Bird declared that Carter also initially opposed the aborted and disastrous Iran hostage rescue mission of April 1980. National Security Adviser Zbigniew Brzezinski “nagged Carter into the helicopter rescue mission,” Bird averred, even though the “hopeless” Operation Eagle Claw had almost no chance of success and would have produced a “bloodbath” had the military strike force made it to Tehran instead of the mission being aborted.
This series of events, along with economic issues and the Soviet invasion of Afghanistan in Dec. 1979, severely compromised Carter’s political standing. However, as Bird pointed out, to ensure the election of Ronald Reagan, his campaign manager and later CIA Director William Casey secretly flew to Madrid, Spain, to meet with representatives of Ayatollah Ruhollah Khomeini to preclude an “October surprise,” a scenario in which Carter would successfully negotiate the release of the 52 American hostages and at the same time boost his political standing prior to the election. Promising military support to Iran in the conflict that had erupted with Iraq, Casey gave “a green light to the Iranians not to make a deal” on the release of the hostages in what Bird judged an “outrageous example of independent diplomacy undermining U.S. foreign policy.”
The hostages were eventually released on the day Reagan took office, Jan. 20, 1981. Bird added that Casey’s partisan secret mission “planted the seeds” for the Iran-Contra scandal, which surfaced in 1986.

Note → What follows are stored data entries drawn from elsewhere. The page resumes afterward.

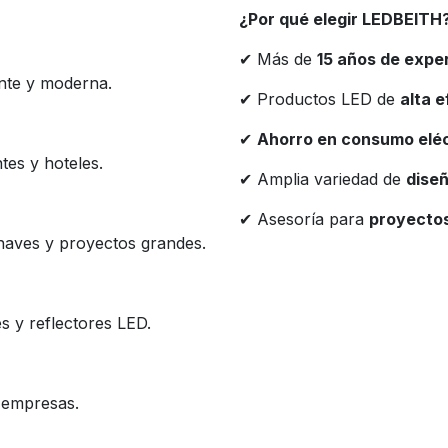
¿Por qué elegir LEDBEITH
✔ Más de
15 años de expe
ente y moderna.
✔ Productos LED de
alta e
✔
Ahorro en consumo eléc
tes y hoteles.
✔ Amplia variedad de
diseñ
✔ Asesoría para
proyectos
a naves y proyectos grandes.
s y reflectores LED.
y empresas.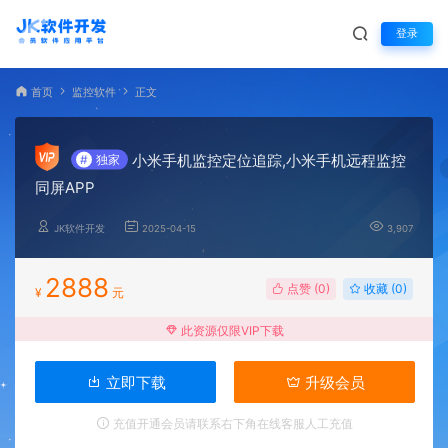
登录
首页
监控软件
正文
小米手机监控定位追踪,小米手机远程监控
#
独家
同屏APP
JK软件开发
2025-04-15
3,907
2888
点赞 (
0
)
收藏 (0)
¥
元
此资源仅限VIP下载
立即下载
升级会员
充值开通会员请联系右下角在线客服人工充值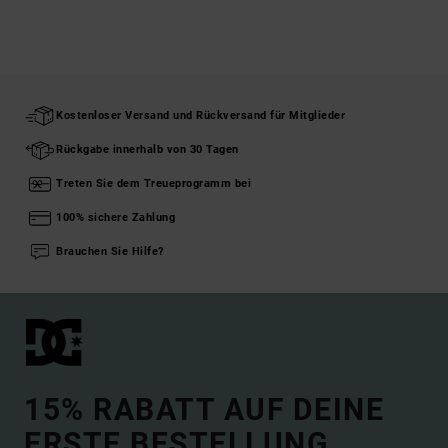
Kostenloser Versand und Rückversand für Mitglieder
Rückgabe innerhalb von 30 Tagen
Treten Sie dem Treueprogramm bei
100% sichere Zahlung
Brauchen Sie Hilfe?
15% RABATT AUF DEINE
ERSTE BESTELLUNG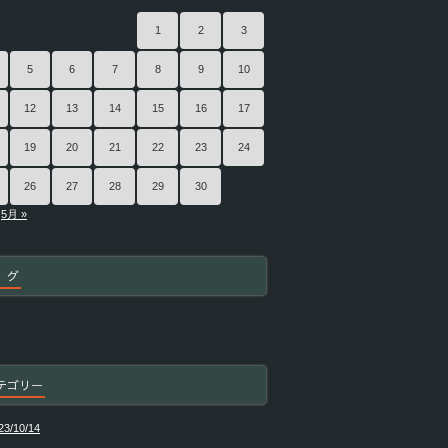
1
2
3
5
6
7
8
9
10
12
13
14
15
16
17
19
20
21
22
23
24
26
27
28
29
30
5月 »
 グ
テゴリー
23/10/14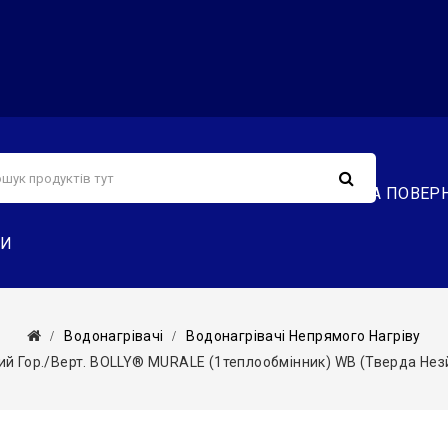
С
СЕРВІС
ДОСТАВКА ТА ОПЛАТА
ОБМІН ТА ПОВЕР
ТИ
Водонагрівачі
Водонагрівачі Непрямого Нагріву
ий Гор./верт. BOLLY® MURALE (1теплообмінник) WB (тверда Нез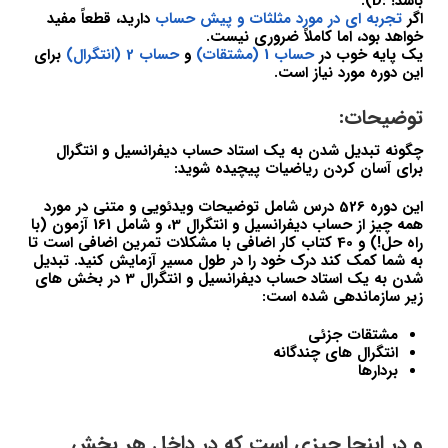
باشد! :D).
اگر
تجربه ای در مورد مثلثات و پیش حساب
دارید، قطعاً مفید
خواهد بود، اما کاملاً ضروری نیست.
یک پایه خوب در
حساب 1 (مشتقات)
و
حساب 2 (انتگرال)
برای
این دوره مورد نیاز است.
توضیحات:
چگونه تبدیل شدن به یک استاد حساب دیفرانسیل و انتگرال
برای آسان کردن ریاضیات پیچیده شوید:
این دوره 526 درس شامل توضیحات ویدئویی و متنی در مورد
همه چیز از حساب دیفرانسیل و انتگرال 3، و شامل 161 آزمون (با
راه حل!) و 40 کتاب کار اضافی با مشکلات تمرین اضافی است تا
به شما کمک کند درک خود را در طول مسیر آزمایش کنید. تبدیل
شدن به یک استاد حساب دیفرانسیل و انتگرال 3 در بخش های
زیر سازماندهی شده است:
مشتقات جزئی
انتگرال های چندگانه
بردارها
و در اینجا چیزی است که در داخل هر بخش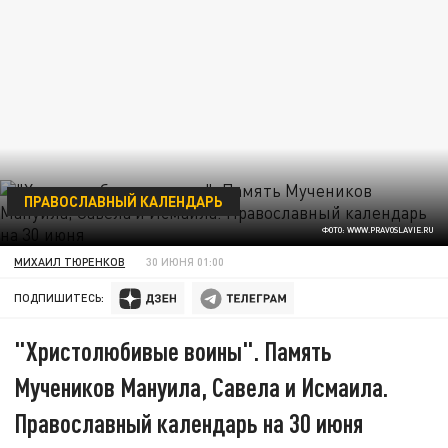
ПРАВОСЛАВНЫЙ КАЛЕНДАРЬ
ФОТО: WWW.PRAVOSLAVIE.RU
МИХАИЛ ТЮРЕНКОВ
30 ИЮНЯ 01:00
ПОДПИШИТЕСЬ:
"Христолюбивые воины". Память
Мучеников Мануила, Савела и Исмаила.
Православный календарь на 30 июня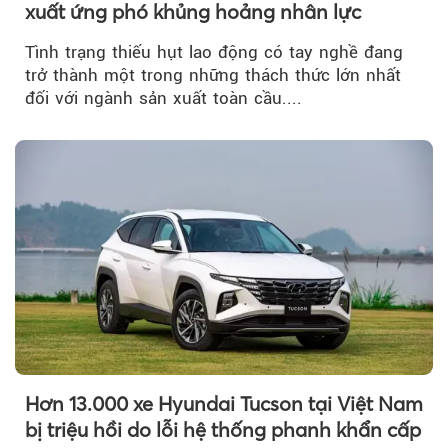
xuất ứng phó khủng hoảng nhân lực
Tình trạng thiếu hụt lao động có tay nghề đang
trở thành một trong những thách thức lớn nhất
đối với ngành sản xuất toàn cầu....
Hơn 13.000 xe Hyundai Tucson tại Việt Nam
bị triệu hồi do lỗi hệ thống phanh khẩn cấp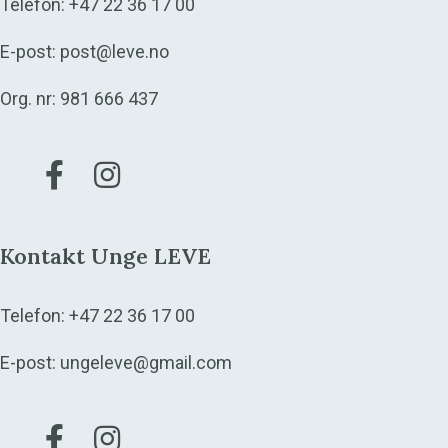
Telefon:
+47 22 36 17 00
E-post:
post@leve.no
Org. nr: 981 666 437
Gå til vår Facebook
Gå til vår Instagram
Kontakt Unge LEVE
Telefon:
+47 22 36 17 00
E-post:
ungeleve@gmail.com
Gå til vår Facebook
Gå til vår Instagram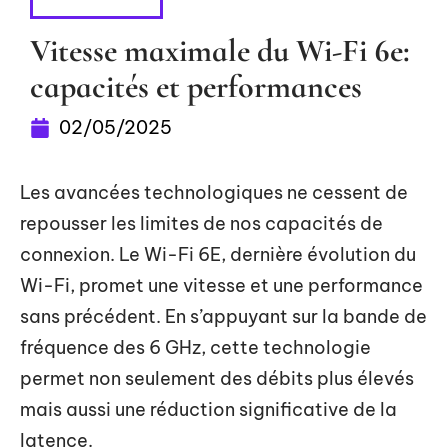
HIGH-TECH
Vitesse maximale du Wi-Fi 6e:
capacités et performances
02/05/2025
Les avancées technologiques ne cessent de
repousser les limites de nos capacités de
connexion. Le Wi-Fi 6E, dernière évolution du
Wi-Fi, promet une vitesse et une performance
sans précédent. En s’appuyant sur la bande de
fréquence des 6 GHz, cette technologie
permet non seulement des débits plus élevés
mais aussi une réduction significative de la
latence.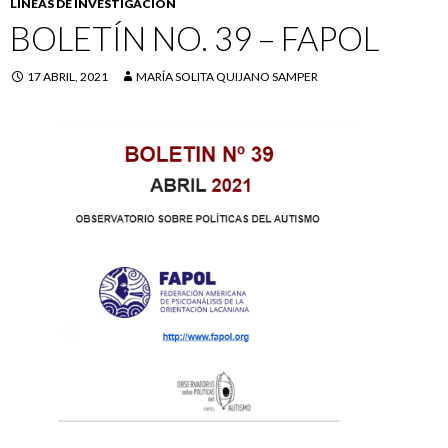
LÍNEAS DE INVESTIGACIÓN
BOLETÍN NO. 39 – FAPOL
17 ABRIL, 2021
MARÍA SOLITA QUIJANO SAMPER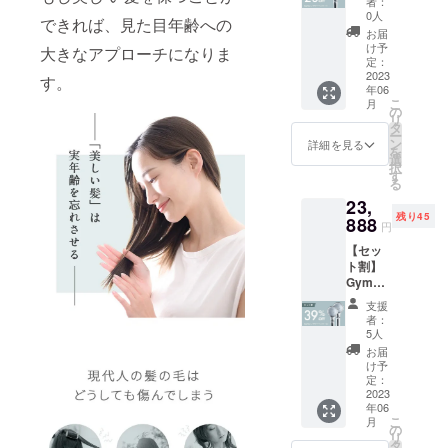
者：
ヘッド
金に
0人
できれば、見た目年齢への
（HMC-
は、ご
お届
911SH
自宅ま
け予
大きなアプローチになりま
）×1 [1
での送
定：
セット
2023
料も含
す。
年06
あた
まれて
こ
月
り、一
おりま
の
リ
般販売
す。
タ
ー
予定価
【その
ン
詳細を見る
を
格
他注意
選
択
19,580
事項】
す
る
円
※本プロ
23,
（税・
ジェク
残り45
送料
888
トを通
円
込）の
して想
【セッ
20%OF
定を上
ト割】
F] 【送
回る皆
Gyms
料につ
様から
シャ
いて】
ご支援
支援
ワー
商品代
を頂
者：
ヘッド
金に
き、現
5人
（HMC-
は、ご
在進め
お届
911SH
自宅ま
ている
け予
）×2 [2
での送
定：
環境か
セット
2023
料も含
ら量産
年06
あた
まれて
体制を
こ
月
り、一
おりま
の
更に整
リ
般販売
す。
タ
えるこ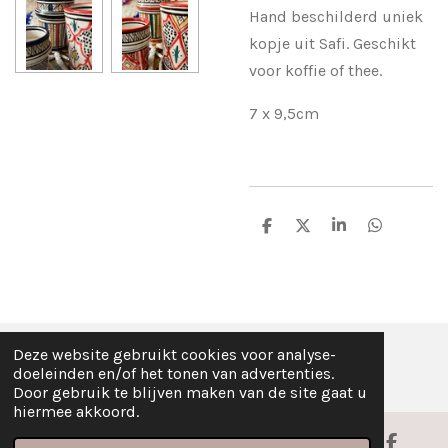
Hand beschilderd uniek
kopje uit Safi. Geschikt
voor koffie of thee.
7 x 9,5cm
D
D
S
D
e
e
h
e
l
e
a
l
e
l
r
e
n
e
n
Deze website gebruikt cookies voor analyse-
© Fez Feelz 2023
doeleinden en/of het tonen van advertenties.
Door gebruik te blijven maken van de site gaat u
hiermee akkoord.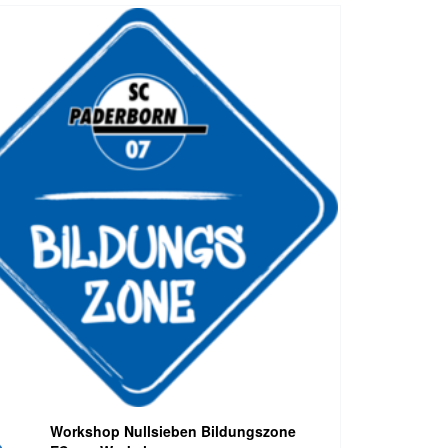
Workshop Nullsieben Bildungszone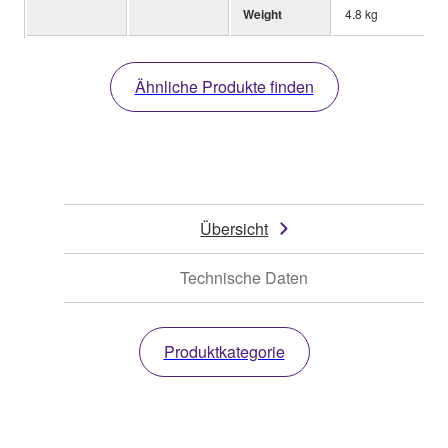
Weight
4.8 kg
Ähnliche Produkte finden
Übersicht
Technische Daten
Produktkategorie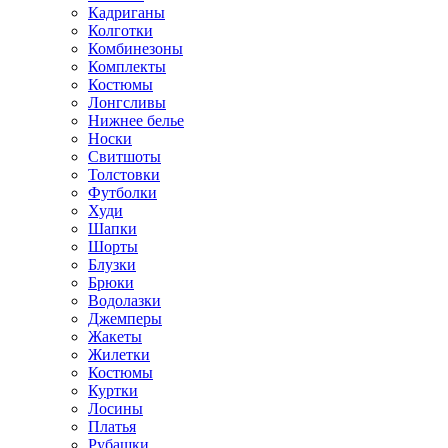
Кадриганы
Колготки
Комбинезоны
Комплекты
Костюмы
Лонгсливы
Нижнее белье
Носки
Свитшоты
Толстовки
Футболки
Худи
Шапки
Шорты
Блузки
Брюки
Водолазки
Джемперы
Жакеты
Жилетки
Костюмы
Куртки
Лосины
Платья
Рубашки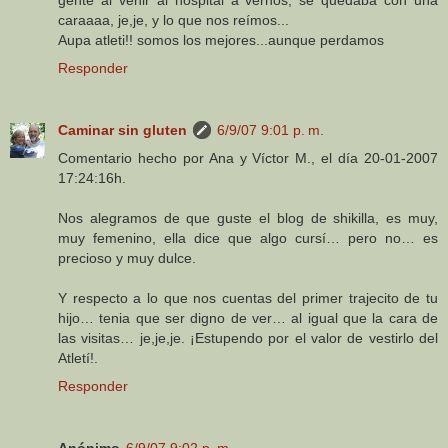
gente al venir al hospital a vernos, se quedaba con una
caraaaa, je,je, y lo que nos reímos...
Aupa atleti!! somos los mejores...aunque perdamos
Responder
Caminar sin gluten
6/9/07 9:01 p. m.
Comentario hecho por Ana y Víctor M., el día 20-01-2007
17:24:16h.
Nos alegramos de que guste el blog de shikilla, es muy,
muy femenino, ella dice que algo cursí… pero no… es
precioso y muy dulce.
Y respecto a lo que nos cuentas del primer trajecito de tu
hijo… tenia que ser digno de ver… al igual que la cara de
las visitas… je,je,je. ¡Estupendo por el valor de vestirlo del
Atletí!.
Responder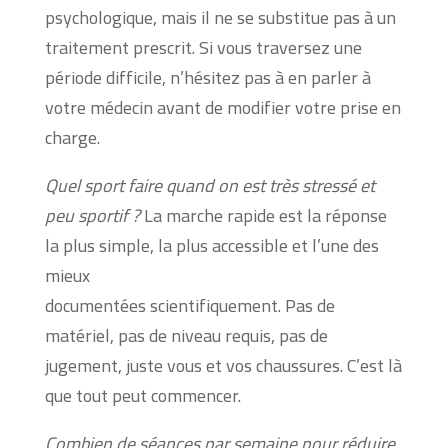
psychologique, mais il ne se substitue pas à un
traitement prescrit. Si vous traversez une
période difficile, n’hésitez pas à en parler à
votre médecin avant de modifier votre prise en
charge.
Quel sport faire quand on est très stressé et
peu sportif ?
La marche rapide est la réponse
la plus simple, la plus accessible et l’une des
mieux
documentées scientifiquement. Pas de
matériel, pas de niveau requis, pas de
jugement, juste vous et vos chaussures. C’est là
que tout peut commencer.
Combien de séances par semaine pour réduire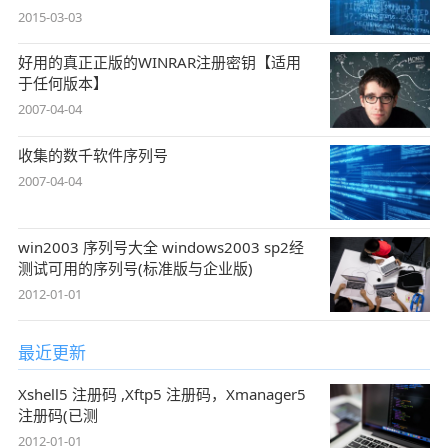
2015-03-03
好用的真正正版的WINRAR注册密钥【适用
于任何版本】
2007-04-04
收集的数千软件序列号
2007-04-04
win2003 序列号大全 windows2003 sp2经
测试可用的序列号(标准版与企业版)
2012-01-01
最近更新
Xshell5 注册码 ,Xftp5 注册码，Xmanager5
注册码(已测
2012-01-01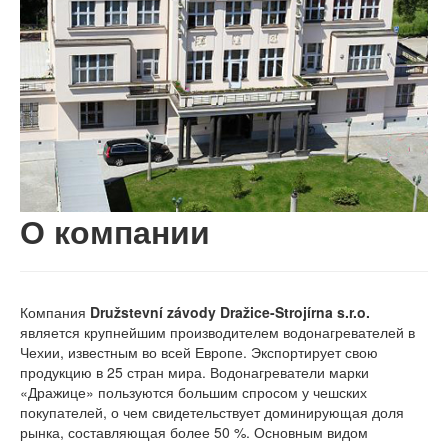
О компании
Компания
Družstevní závody Dražice-Strojírna s.r.o.
является крупнейшим производителем водонагревателей в
Чехии, известным во всей Европе. Экспортирует свою
продукцию в 25 стран мира. Водонагреватели марки
«Дражице» пользуются большим спросом у чешских
покупателей, о чем свидетельствует доминирующая доля
рынка, составляющая более 50 %. Основным видом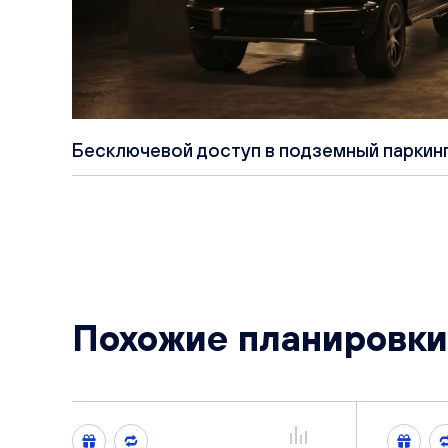
Бесключевой доступ в подземный паркин
Похожие планировки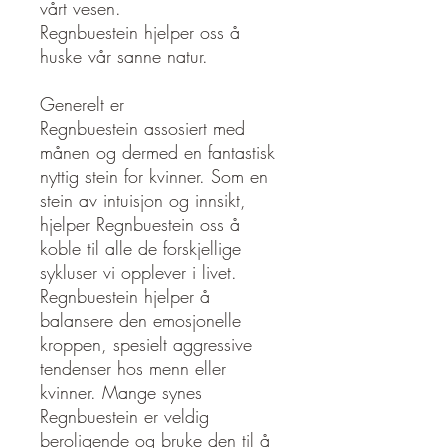
vårt vesen.
Regnbuestein hjelper oss å
huske vår sanne natur.
Generelt er
Regnbuestein assosiert med
månen og dermed en fantastisk
nyttig stein for kvinner. Som en
stein av intuisjon og innsikt,
hjelper Regnbuestein oss å
koble til alle de forskjellige
sykluser vi opplever i livet.
Regnbuestein hjelper å
balansere den emosjonelle
kroppen, spesielt aggressive
tendenser hos menn eller
kvinner. Mange synes
Regnbuestein er veldig
beroligende og bruke den til å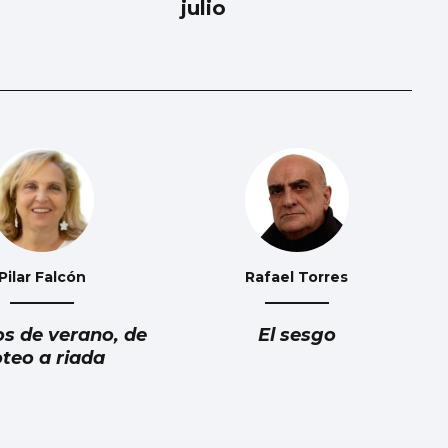
julio
Pilar Falcón
Rafael Torres
os de verano, de
El sesgo
teo a riada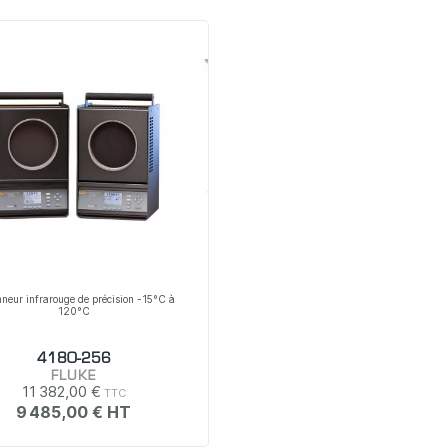
nneur infrarouge de précision -15°C à
120°C
4180-256
FLUKE
11 382,00 €
9 485,00 €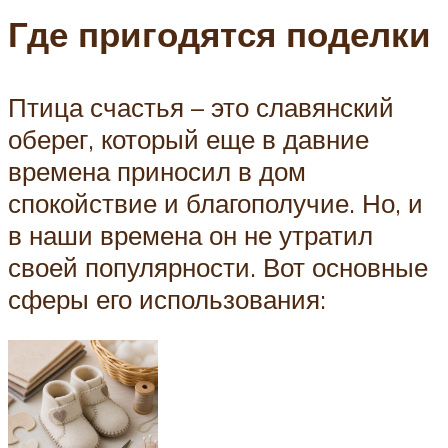
Где пригодятся поделки
Птица счастья – это славянский
оберег, который еще в давние
времена приносил в дом
спокойствие и благополучие. Но, и
в наши времена он не утратил
своей популярности. Вот основные
сферы его использования: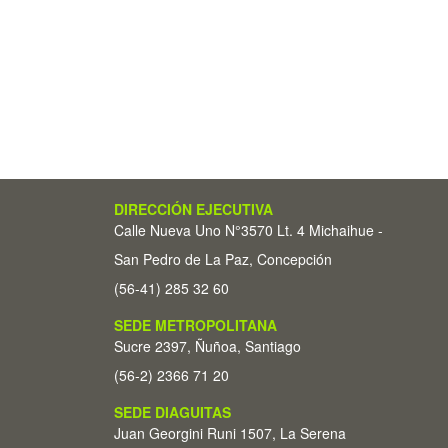
DIRECCIÓN EJECUTIVA
Calle Nueva Uno N°3570 Lt. 4 Michaihue -
San Pedro de La Paz, Concepción
(56-41) 285 32 60
SEDE METROPOLITANA
Sucre 2397, Ñuñoa, Santiago
(56-2) 2366 71 20
SEDE DIAGUITAS
Juan Georgini Runi 1507, La Serena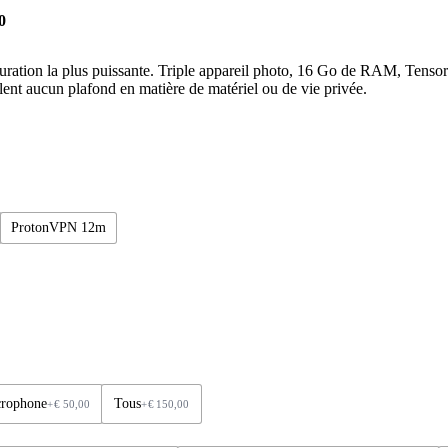
0
ration la plus puissante. Triple appareil photo, 16 Go de RAM, Tenso
lent aucun plafond en matière de matériel ou de vie privée.
ProtonVPN 12m
rophone
Tous
+
€
50,00
+
€
150,00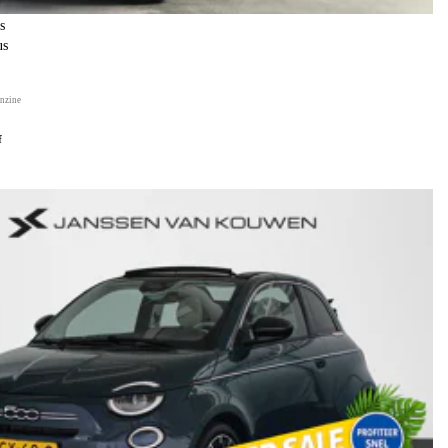
s
us
nzine
f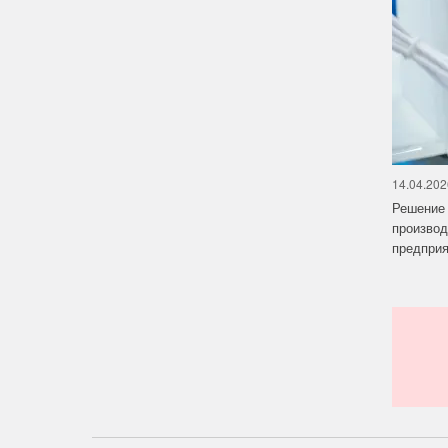
14.04.202
Решение 
производ
предприят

Bird’s insights into the Carter presidency extend beyond Middle East policy and likely will make his book—The Outlier: The Unfinished Presidency of Jimmy Carter—an essential read. Bird clearly admires his subject and predicts that over time as more evidence emerges from the sources he has mined, especially Carter’s copious diary entries and memoranda, that the 39th president will ascend from his relatively low standing to a higher ranking of overall presidential efficacy. In any case, Bird argued that Carter was “probably the most intelligent, well-read president in the twentieth century, and of course he was the most decent.”